Language models for drug–drug interactions: current applications, pitfalls, and future directions
Ahmad Z. Al Meslamani, Abdallah Abou Hajal
Abstract
Introduction Advanced artificial intelligence (AI) frameworks particularly, large language models (LLMs) have recently attracted attention for automating Drug – drug interactions (DDIs) extraction and prediction tasks. However, there is a scarcity of reviews on how LLMs can rapidly identify known and novel DDIs.Areas covered This review summarizes the state of LLM-based DDI extraction and prediction, based on a broad literature search from PubMed, Embase, Web of Science, Scopus, IEEE Xplore, the Cochrane Library, ACM Digital Library, Google Scholar, and Semantic Scholar published between January 2000 and February 2025. For DDI extraction from biomedical text and databases, we detail methods utilizing transformer-based models, such as domain-specific BioBERT and general GPT-based architectures.

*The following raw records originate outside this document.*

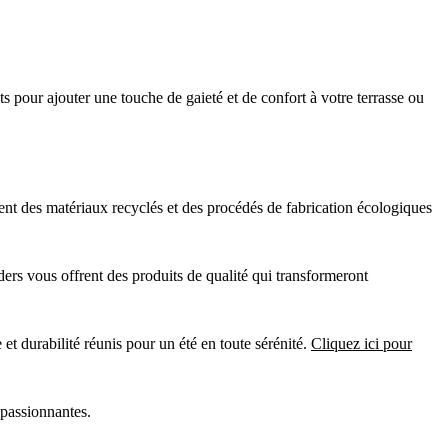
s pour ajouter une touche de gaieté et de confort à votre terrasse ou
ent des matériaux recyclés et des procédés de fabrication écologiques
ders vous offrent des produits de qualité qui transformeront
urabilité réunis pour un été en toute sérénité.
Cliquez ici pour
 passionnantes.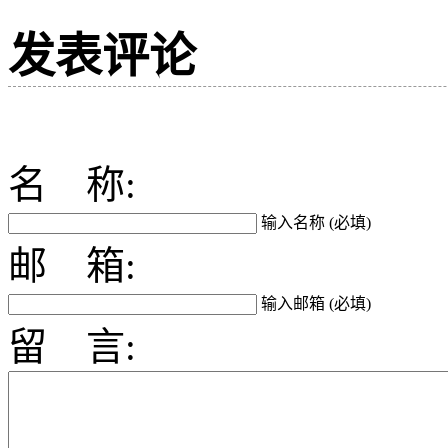
发表评论
名 称:
输入名称 (必填)
邮 箱:
输入邮箱 (必填)
留 言: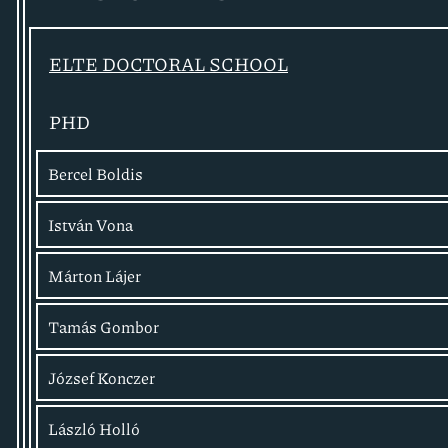
ELTE DOCTORAL SCHOOL
PHD
Bercel Boldis
István Vona
Márton Lájer
Tamás Gombor
József Konczer
László Holló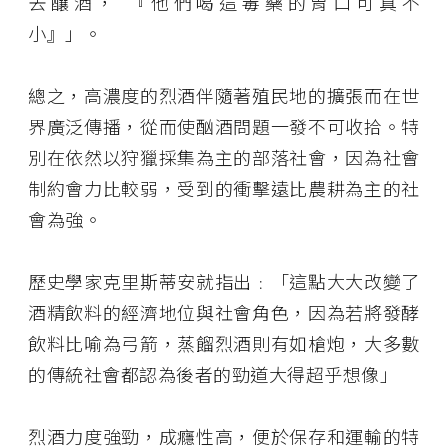
去釀酒， 『他們喝這毒藥的胃口可真不
小』」。
總之，高濃度的烈酒伴隨著殖民地的擴張而在世
界廣泛傳播，從而使酗酒問題一發不可收拾。特
別在依然以狩獵採集為主的部落社會，因為社會
制約會力比較弱，受到的衝擊遠比農耕為主的社
會為強。
歷史學家克里斯蒂安就指出﹕「這點大大改變了
酒精飲料的經濟地位與社會角色，因為若將發酵
飲料比喻為弓箭，蒸餾烈酒則有如槍炮，大多數
的傳統社會都認為後者的勁道大得超乎想像」
烈酒力度強勁，成癮性高，便於保存和運輸的特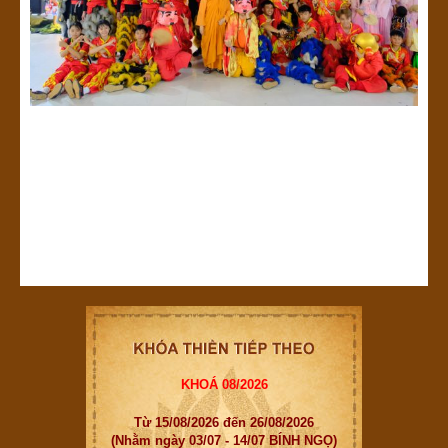
KHOÁ 08/2026
Từ 15/08/2026 đến 26/08/2026
(Nhằm ngày 03/07 - 14/07 BÍNH NGỌ)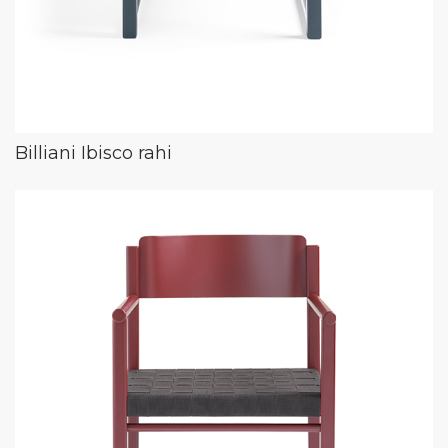
Billiani Ibisco rahi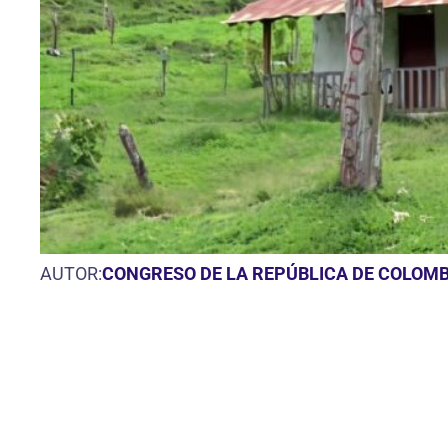
AUTOR:
CONGRESO DE LA REPÚBLICA DE COLOMB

These models have demonstrated improved performance over traditional methods with fine-tuned BioBERT variants achieving F1 scores often exceeding 80% on benchmark datasets like SemEval and TAC for identifying interaction types, including pharmacokinetic/pharmacodynamic (PK/PD) interactions. For DDI prediction, we discuss prediction frameworks including hybrid models (e.g. SmileGNN, DrugDAGT), conversational agents (e.g. ChatGPT), and prompt-based methods (e.g. DDIPrompt). While performance varies, state-of-the-art hybrid models achieve high accuracy (e.g. ~0.96 AUC, ~0.91 F1) on benchmark. Key methodological challenges are highlighted, including data biases and limitations in data quality/access (especially for rare/novel DDIs), the complexity of incorporating patient-specific factors, and the significant issue of limited interpretability and explainability of complex model decisions.Expert opinion LLMs offer potential for advancing pharmacovigilance and clinical decision support. However, realizing this and establishing clinical trust requires urgently addressing current limitations, particularly enhancing model explainability, improving reliability (mitigating hallucinations), and resolving data quality issues. Future research must prioritize rigorous clinical validation (prospective studies), developing robust explainable AI (XAI) techniques, refining data curation, and integrating multimodal patient data. Collaborative efforts are important for integrating validated LLMs effectively into medication safety infrastructure.